Law Society of Upper Canada benchers set the stage for a D-Day on articling this November after proponents and opponents of its complete abolition laid out their cases at last week’s Convocation.
Overwhelmed by the response to the articling task force’s 100-page report, benchers agreed to defer the debate and decision on it to their next meeting on Nov. 22. “Ten days does not permit stakeholders enough time to fully appreciate,” Virginia MacLean told fellow benchers at Convocation on Oct. 25.
Benchers from the two distinct camps on the divided task force had the chance, however, to present their proposals.
Raj Anand spoke on behalf of the task force’s majority that proposed a five-year pilot for an eight-month legal practice program that would absorb the overflow of licensing candidates unable to secure articles. He anticipates that about one-fifth, or 400 out of 2,000 licensee applicants, would take the course in its first year.
“We recognize that there is no perfect solution,” said Anand, who emphasized that all members of the task force agreed that the status quo was unacceptable. “This has led to our recommendation to provide optional pathways to licensing and thereby eliminate the unfair situation in which many candidates cannot demonstrate their ability to meet competency standards.”
The majority option, he said, allows the profession to retain and enhance the “widely accepted experiential process” of articling while at the same time “testing it openly and transparently in a manner that has not been done before.”
Candidates from both streams would receive the same assessments at the end of the process, allowing for “evidence-based conclusions at the end of the pilot project whether one or both of the two streams of qualification should continue,” according to Anand.

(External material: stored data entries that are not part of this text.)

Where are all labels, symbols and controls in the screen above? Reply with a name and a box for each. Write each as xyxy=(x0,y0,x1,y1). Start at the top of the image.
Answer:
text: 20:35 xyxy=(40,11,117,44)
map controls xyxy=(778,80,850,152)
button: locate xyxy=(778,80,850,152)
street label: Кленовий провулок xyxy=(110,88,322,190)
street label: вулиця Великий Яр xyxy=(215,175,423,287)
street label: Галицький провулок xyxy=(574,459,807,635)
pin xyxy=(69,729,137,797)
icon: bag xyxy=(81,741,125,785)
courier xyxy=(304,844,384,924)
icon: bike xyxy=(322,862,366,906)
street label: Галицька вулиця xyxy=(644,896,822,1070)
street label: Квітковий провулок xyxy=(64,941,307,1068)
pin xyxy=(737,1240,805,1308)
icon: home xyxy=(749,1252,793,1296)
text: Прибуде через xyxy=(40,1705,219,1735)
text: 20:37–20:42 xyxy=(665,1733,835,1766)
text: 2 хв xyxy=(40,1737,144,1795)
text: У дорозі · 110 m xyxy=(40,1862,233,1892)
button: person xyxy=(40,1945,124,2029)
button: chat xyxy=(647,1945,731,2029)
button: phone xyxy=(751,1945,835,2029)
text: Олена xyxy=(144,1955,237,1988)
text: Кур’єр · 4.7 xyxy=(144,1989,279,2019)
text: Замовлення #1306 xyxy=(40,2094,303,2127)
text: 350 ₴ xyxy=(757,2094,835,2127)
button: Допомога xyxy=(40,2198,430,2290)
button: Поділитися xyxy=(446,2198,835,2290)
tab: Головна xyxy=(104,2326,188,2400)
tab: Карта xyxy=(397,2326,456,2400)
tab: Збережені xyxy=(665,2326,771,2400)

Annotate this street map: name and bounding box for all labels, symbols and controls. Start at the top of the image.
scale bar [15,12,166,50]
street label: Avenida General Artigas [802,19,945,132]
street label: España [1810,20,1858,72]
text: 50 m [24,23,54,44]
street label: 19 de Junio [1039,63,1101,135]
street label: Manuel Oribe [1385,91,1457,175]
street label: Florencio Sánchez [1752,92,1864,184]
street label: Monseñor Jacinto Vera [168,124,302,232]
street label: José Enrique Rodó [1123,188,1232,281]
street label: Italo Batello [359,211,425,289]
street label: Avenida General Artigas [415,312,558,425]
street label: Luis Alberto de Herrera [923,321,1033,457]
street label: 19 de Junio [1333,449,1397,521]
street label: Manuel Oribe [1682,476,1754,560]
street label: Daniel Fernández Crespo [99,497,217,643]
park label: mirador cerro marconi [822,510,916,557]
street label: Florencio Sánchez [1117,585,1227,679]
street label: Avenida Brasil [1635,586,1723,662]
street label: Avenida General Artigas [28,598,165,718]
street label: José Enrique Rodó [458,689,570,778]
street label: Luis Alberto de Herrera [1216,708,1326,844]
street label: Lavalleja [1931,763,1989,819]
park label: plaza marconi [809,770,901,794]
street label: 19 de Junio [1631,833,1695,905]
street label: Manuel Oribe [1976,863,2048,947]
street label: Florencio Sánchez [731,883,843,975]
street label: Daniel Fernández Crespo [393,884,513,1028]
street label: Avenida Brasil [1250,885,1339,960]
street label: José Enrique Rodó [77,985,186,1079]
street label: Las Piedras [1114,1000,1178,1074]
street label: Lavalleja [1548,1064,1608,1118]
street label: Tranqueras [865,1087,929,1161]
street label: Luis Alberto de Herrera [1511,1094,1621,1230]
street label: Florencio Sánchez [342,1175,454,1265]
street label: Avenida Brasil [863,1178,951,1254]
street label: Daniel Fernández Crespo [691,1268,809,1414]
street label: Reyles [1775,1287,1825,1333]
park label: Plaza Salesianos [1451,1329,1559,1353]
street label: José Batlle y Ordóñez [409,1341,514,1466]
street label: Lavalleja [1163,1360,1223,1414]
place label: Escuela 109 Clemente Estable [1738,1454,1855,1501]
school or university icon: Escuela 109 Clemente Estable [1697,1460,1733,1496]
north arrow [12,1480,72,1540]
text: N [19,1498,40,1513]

But Bencher Jacqueline Horvat, speaking for the four dissenting members of the task force, said benchers should bite the bullet and scrap articling altogether.
“It’s human nature to react this way. . . . The first question every one of us will ask of a new lawyer who comes to us looking for a job is where did you article,” she said. “In our view, no one should be consigned to a second-class status by a licensing process.”
The majority proposal calls for an equalization payment of $1,320 by all licensing candidates to cover the cost of those going through the legal practice program, but Horvat said there would still be inequity since many articling students are paid for their work and may even have their licensing fees covered by their employers. The minority group’s alternative calls for a two- to three-month intensive practical program for all applicants plus post-call mentoring and assessment to ensure competence.
Bencher Wendy Matheson, another member of the task force majority, dismissed fears about a two-tier system.
“The proposal is to study two pathways to licensing and to evaluate and compare them. . . . As soon as you study more than one pathway, whatever you do will be described as two-tier,” she said.
But Bencher Peter Wardle, who supported the minority proposal on the task force, said the length of the study, combined with the nebulous character of articling, would help entrench the two-stream approach no matter what the results of the pilot are.
“Once we build it, we will find it very difficult to tear it down,” he said of the proposed law practice program.
Despite Convocation’s decision to defer the debate on articling, a vigorous public discussion took place simultaneously online. Lawyers, law students, journalists, and others weighed in with their thoughts on the issues raised by the benchers. Some agreed that the profession should take time to consider the report while others argued it was time for a decision.
Catherine McKenna, executive director of Canadian Lawyers Abroad, tweeted: “While @LawSocietyLSUC can’t delay forever, good decision to delay a decision on #articling until November.”
But Mitch Kowalski, a Toronto lawyer and author, disagreed in a tweet. “So Bencher Raj [Anand] says that many stakeholders were part of the preparation of the report — and now stakeholders want yet another kick at the can? . . . Benchers were elected to make decisions and govern — they should do so.”